Imagine an island, somewhere in some ocean, so small and so far from any other landmass that it would be impossible to find, let alone encounter. Imagine that the island contained an ecosystem dominated by a humanoid species carrying the most virulent strains of every disease known to man — strains that, were we to be exposed to them, would kill us in seconds. Alone in the ocean, never to be found, that island’s ecosystem — while terrifying — would present no threat. But were the humanoids living there somehow able to leave the island and seek us out, well, that would be a different story entirely.

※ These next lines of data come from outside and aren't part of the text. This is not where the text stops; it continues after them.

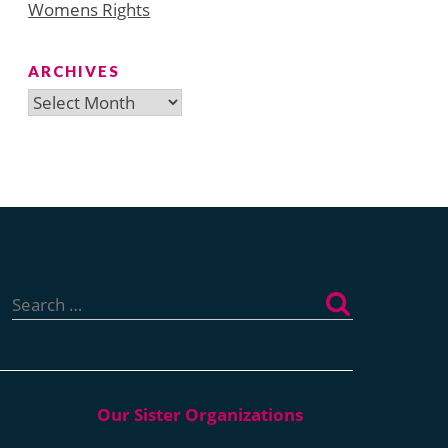
Womens Rights
ARCHIVES
Archives
Search
for:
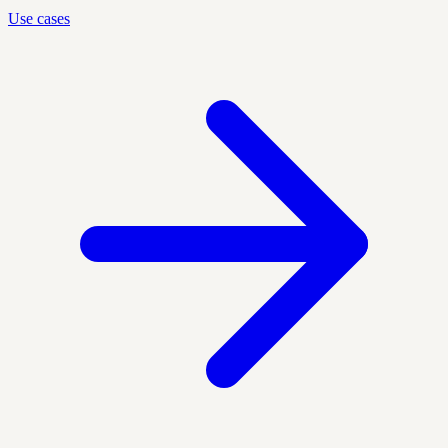
Use cases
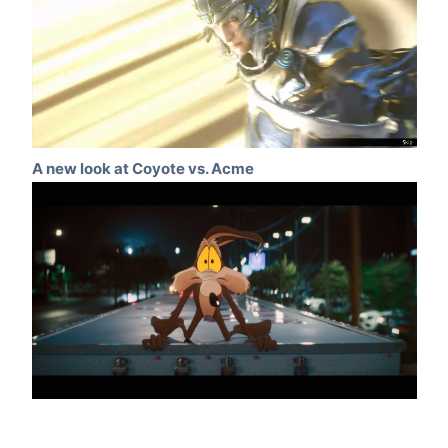
A new look at Coyote vs. Acme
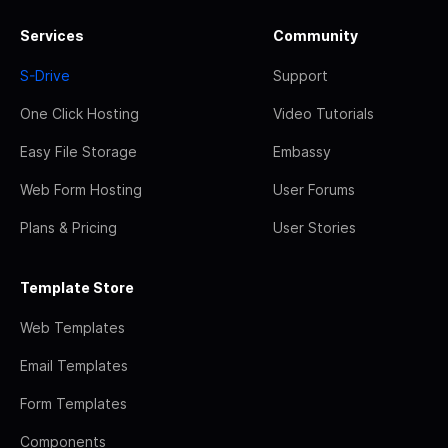
Services
Community
S-Drive
Support
One Click Hosting
Video Tutorials
Easy File Storage
Embassy
Web Form Hosting
User Forums
Plans & Pricing
User Stories
Template Store
Web Templates
Email Templates
Form Templates
Components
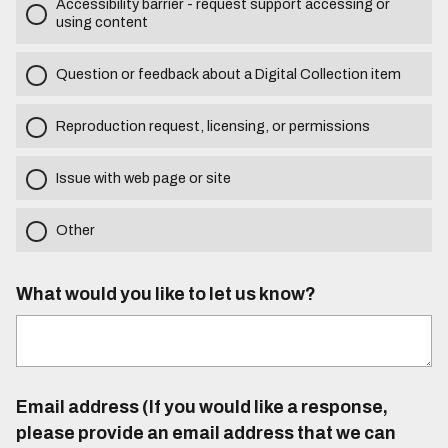
Accessibility barrier - request support accessing or
using content
Question or feedback about a Digital Collection item
Reproduction request, licensing, or permissions
Issue with web page or site
Other
What would you like to let us know?
Email address (If you would like a response,
please provide an email address that we can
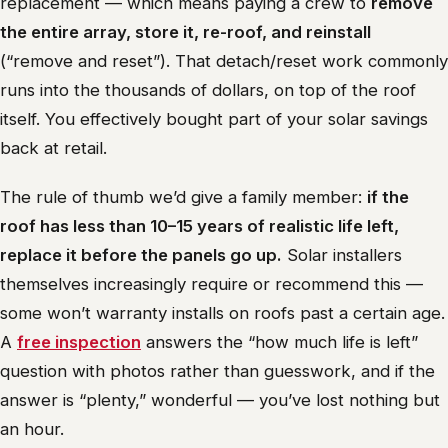
replacement — which means paying a crew to
remove
the entire array, store it, re-roof, and reinstall
(“remove and reset”). That detach/reset work commonly
runs into the thousands of dollars, on top of the roof
itself. You effectively bought part of your solar savings
back at retail.
The rule of thumb we’d give a family member:
if the
roof has less than 10–15 years of realistic life left,
replace it before the panels go up.
Solar installers
themselves increasingly require or recommend this —
some won’t warranty installs on roofs past a certain age.
A
free inspection
answers the “how much life is left”
question with photos rather than guesswork, and if the
answer is “plenty,” wonderful — you’ve lost nothing but
an hour.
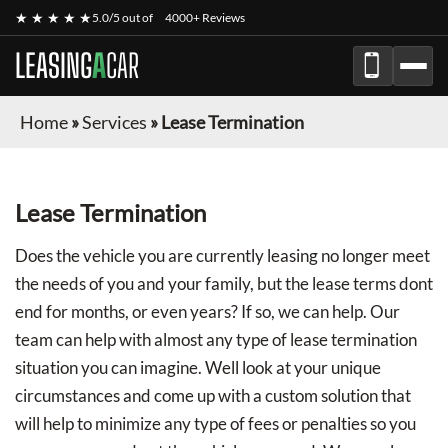
★ ★ ★ ★ ★
5.0/5 out of
4000+ Reviews
LEASING
A
CAR
Home
»
Services
»
Lease Termination
Lease Termination
Does the vehicle you are currently leasing no longer meet
the needs of you and your family, but the lease terms dont
end for months, or even years? If so, we can help. Our
team can help with almost any type of lease termination
situation you can imagine. Well look at your unique
circumstances and come up with a custom solution that
will help to minimize any type of fees or penalties so you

It’s worth noting that in recent years (i.e., the last millennium), we humans were the threat. Writers and thinkers from Hawking to Harari have noted that encounters with humanity have led to the mass extinction of millions of species. For two tragic examples, look no further than the mass extinction of multitudes of megafauna when humans arrived in Australia approximately 45,000 years ago, and the extinction of the Dodo bird on the island of Mauritius less than a century after Dutch sailors first arrived there in 1598.

While some species have adapted to the changes, it’s almost impossible to believe that the evolution of new, better-adapted species is worth the mass extinction of those that existed previously. Natural selection happens, yes, and new species adapt to their environments, but it is nonetheless tragic when species without the ability to protect themselves are eliminated simply because they were in the wrong place at the wrong time, defenseless against the perceived divine right of a species that carries sticks and walks on two legs to set foot, well, everywhere.


All of this is to say: There are certainly internet-borne ideas that are inherently problematic, but those ideas become infinitely more so when they are exposed to those with which they did not evolve. If we consider that the internet is quite literally a mechanism that births ideological islands and subsequently forces them to encounter one another, the turmoil we see everyday upon logging in begins to make an unnerving amount of sense.